# Page excerpt start

Reintegration has broken marriages, as many as have fell to separation. I’ve heard it over and over.

I don’t worry.

The reason is the fundamental principle which titles this article. I know I’m not perfect. It would be hypocritical to expect perfection of my Beloved. The one thing we do, not perfectly but close enough to perfectly, is to forgive each other.

I’m going to go out on a limb and say that without forgiveness in a marriage, it is impossible for it to last. If we take as given that all of us, being human, are imperfect, then it stands to reason that we will all make errors in our relations even with the people we love the most. But if we cannot let go of those time when our partner hurts us, slights us, or fails somehow, then eventually their weight becomes overwhelming.

# Page excerpt end
# Recorded information start

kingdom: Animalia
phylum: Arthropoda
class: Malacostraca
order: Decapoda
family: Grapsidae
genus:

# Recorded information end

▸ **Challenges**
1. In the essay on forgiveness in marriage, what is the one thing the writer and their Beloved do close enough to perfectly?
2. Swap "Beloved" for "partner" in the essay on forgiveness in marriage, and write out everything from "I don’t worry." down to "forgive each other." with that one change.
3. Carry on the essay on forgiveness in marriage from the point where it stops.

▸ **Outputs in order**
1. They forgive each other.

2.
I don’t worry.

The reason is the fundamental principle which titles this article. I know I’m not perfect. It would be hypocritical to expect perfection of my partner. The one thing we do, not perfectly but close enough to perfectly, is to forgive each other.

3.
I hear people in relationships talking about forgiveness in the worst ways, as if they were given a weapon for future fights when their partner does wrong. “I’ll forgive him, but he’s going to work for it first.” Or they use the words of forgiveness, and then bring it up as a bludgeon in the next argument. This is most harmful, because it teaches the other partner that no argument is ever over, no wrong is ever made right, and nothing is ever good enough to make up for past mistakes.

Obviously, as Christians, we are commanded to forgive. To bury offenses so deep we cannot recall the details. But as humans who have sharp edges and vulnerable spots, we must learn to forgive, or we will most certainly be unable to bear each other’s presence.